One of the protesters at Peace Camp 2010 lies down for the night
literally on the front doorstep of the Santa Cruz County Courthouse.
Photo by Becky Johnson August 29, 2010
literally on the front doorstep of the Santa Cruz County Courthouse.
Photo by Becky Johnson August 29, 2010
by Becky Johnson
March 5 2011
Santa Cruz, Ca. -- Yesterday, the newly-elected Judge, Rebecca Connolly faced her first decision regarding the case of Linda Lemaster and the Peace Camp Six. All had been arrested under the State's draconian 647 (e) statute which outlaws "illegal lodging" with the word "lodging" undefined.
Representing Linda Lemaster, Public Defender, Mark Garver had submitted a brief and gotten a response to his brief, at a hearing called a demurrer. Connolly said she'd reviewed both briefs. Garver began by addressing the two cases raised in the Prosecution's brief, both of which addressed camping ordinances. What follows is my version of what I heard, based on my notes and conversations I had with Ms. Lemaster afterwards.

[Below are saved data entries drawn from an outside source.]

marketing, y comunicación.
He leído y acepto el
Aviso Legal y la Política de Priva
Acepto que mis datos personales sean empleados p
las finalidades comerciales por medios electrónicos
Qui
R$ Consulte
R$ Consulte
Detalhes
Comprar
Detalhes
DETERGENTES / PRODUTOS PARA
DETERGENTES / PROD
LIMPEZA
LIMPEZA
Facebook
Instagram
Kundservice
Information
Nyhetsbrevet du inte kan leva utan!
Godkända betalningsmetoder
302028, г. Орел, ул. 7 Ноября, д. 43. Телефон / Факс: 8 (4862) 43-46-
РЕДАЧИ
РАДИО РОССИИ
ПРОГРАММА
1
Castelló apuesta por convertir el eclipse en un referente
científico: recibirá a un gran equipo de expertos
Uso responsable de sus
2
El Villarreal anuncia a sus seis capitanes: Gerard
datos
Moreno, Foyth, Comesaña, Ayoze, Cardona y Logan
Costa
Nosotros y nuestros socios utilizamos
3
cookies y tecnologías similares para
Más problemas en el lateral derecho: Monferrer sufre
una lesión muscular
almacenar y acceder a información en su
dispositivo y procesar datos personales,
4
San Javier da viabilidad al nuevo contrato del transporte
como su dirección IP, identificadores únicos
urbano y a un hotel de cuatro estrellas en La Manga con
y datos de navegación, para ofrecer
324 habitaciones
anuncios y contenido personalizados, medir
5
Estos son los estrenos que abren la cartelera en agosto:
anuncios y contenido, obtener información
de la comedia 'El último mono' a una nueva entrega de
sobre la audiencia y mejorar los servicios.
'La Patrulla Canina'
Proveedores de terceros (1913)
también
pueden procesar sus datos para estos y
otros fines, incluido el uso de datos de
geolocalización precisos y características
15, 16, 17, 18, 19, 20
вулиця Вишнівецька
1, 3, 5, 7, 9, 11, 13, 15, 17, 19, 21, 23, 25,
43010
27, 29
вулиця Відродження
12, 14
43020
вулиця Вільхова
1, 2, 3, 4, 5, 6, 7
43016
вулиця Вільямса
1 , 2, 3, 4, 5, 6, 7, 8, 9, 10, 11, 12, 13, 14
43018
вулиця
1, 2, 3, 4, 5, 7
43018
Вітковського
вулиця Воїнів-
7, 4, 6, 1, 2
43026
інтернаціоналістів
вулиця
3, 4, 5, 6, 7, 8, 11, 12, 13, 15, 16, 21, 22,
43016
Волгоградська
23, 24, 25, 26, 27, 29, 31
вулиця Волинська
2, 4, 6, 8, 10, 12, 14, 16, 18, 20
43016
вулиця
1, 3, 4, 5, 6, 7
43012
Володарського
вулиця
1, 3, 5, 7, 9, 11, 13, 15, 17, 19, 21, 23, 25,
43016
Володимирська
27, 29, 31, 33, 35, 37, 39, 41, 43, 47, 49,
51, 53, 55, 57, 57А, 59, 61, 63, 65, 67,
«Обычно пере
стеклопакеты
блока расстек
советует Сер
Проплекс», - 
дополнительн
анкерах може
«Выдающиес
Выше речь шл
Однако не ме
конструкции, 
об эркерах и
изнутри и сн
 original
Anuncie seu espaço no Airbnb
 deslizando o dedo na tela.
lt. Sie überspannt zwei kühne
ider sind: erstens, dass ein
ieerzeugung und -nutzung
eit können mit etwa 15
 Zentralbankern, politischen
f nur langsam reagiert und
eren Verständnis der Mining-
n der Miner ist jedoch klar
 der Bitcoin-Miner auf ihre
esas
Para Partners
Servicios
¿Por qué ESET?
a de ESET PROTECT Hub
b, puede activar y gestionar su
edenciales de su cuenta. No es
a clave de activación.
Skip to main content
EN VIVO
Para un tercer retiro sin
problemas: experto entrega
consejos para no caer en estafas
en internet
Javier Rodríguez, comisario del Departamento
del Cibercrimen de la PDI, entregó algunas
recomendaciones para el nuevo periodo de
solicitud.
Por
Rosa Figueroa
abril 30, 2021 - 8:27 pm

MARK GARVER: In the cases cited by opposition, Joyce v City of San Francisco, and in the People v Scott, in both cases, the statute further defines the behavior addressed. 647 (e) is vague and overbroad. What does it mean to violate it? Does it mean or specify lying down? In Joyce, it states specifically that "merely lying down or sleeping in a bedroll does NOT constitute a violation."
In the People v Scott, it does define "camping" as well. " Camping" is defined as residing or resting in a park for long repetitious periods of time. Your Honor, this is a tangible definition.
Under PC 647 (e) it's not clear if a person violates the statute after one-half hour, or 10 minutes, or after a period of days. Even in the language of the courts on ruling on the W. Hollywood (camping) ordinance, the Justices said "If the City of W. Hollywood had not provided a definition of "camping" they would not have found their ordinance constitutional."
But here, the opposition expects us to merely substitute the word "lodging" for "camping."
What's illegal is using that claim as a living accommodation sufficient to provide guidelines to police to enforce what lodging is. Can we tell what "lodging" is after 5 minutes? Ten minutes? One-half hour? Is it for lying down? Is if for sleeping? This lends itself to arbitrary enforcement by police, or so said the Hawaii Supreme Court when they reviewed the ordinance.
DISTRICT ATTORNEY MCKINNEY: I just saw this case today so I'm not going to respond to those arguments.
MARK GARVER: The Hawaiian decision was different from the Scott decision in that it was "camping" and it did have a definition of "camping." Still it was found vague for other reasons. It defined what "living accommodations" were. It said that's "remaining for a prolonged period not for recreational use." Here we have no definition of "lodging."
And if "lodging" can be defined as someone who stands, sits, or publicly assembles in a protest, it can be used to disperse that protest. I am challenging this ordinance on its face as well as as applied.
DISTRICT ATTORNEY MCKINNEY: In the Hawaiian case, I haven't had the chance to review it all but I don't think you should give it much weight. In Joyce, it details a 647 (i) which is virtually identical to (j) --and they found it was NOT unconstitutional. As for over-broad or unconstitutional, that was not addressed in the counselor's response.
JUDGE REBECCA CONNOLLY: I can't believe this statute is vague. Regarding Constitutional issues, I don't think it's so vague it would influence the 1st amendment. How about the ruling in Scott where they said that "If they'd had a definition...?"
DISTRICT ATTORNEY MCKINNEY: It said it "might" be unconstitutional. We all have a common sense understanding of "camping." We all have a common sense notion of what "lodging" is.
JUDGE REBECCA CONNOLLY: I find the statute as written is sufficient on its face.
As to the citation, it's sufficient As to the citation, it's sufficient to address the charges -- it says it's illegal to "lodge" --with respect to 647 (e), is not void for being over-broad. I'm going to rule to deny the demurrer.
With respect to this case, Judge John Gallagher is handling all the camping cases.
MARK GARVER: So for all purposes that means Department 2?
JUDGE REBECCA CONNOLLY: Yes. Judge Gallagher. Next hearing March 11th at 8:30AM., Dept. 2. I want to thank everyone here. It was very well argued by counsel. Thank-you for your attention to detail. I'll assign it to Dept. 2 in Judge Gallager's court.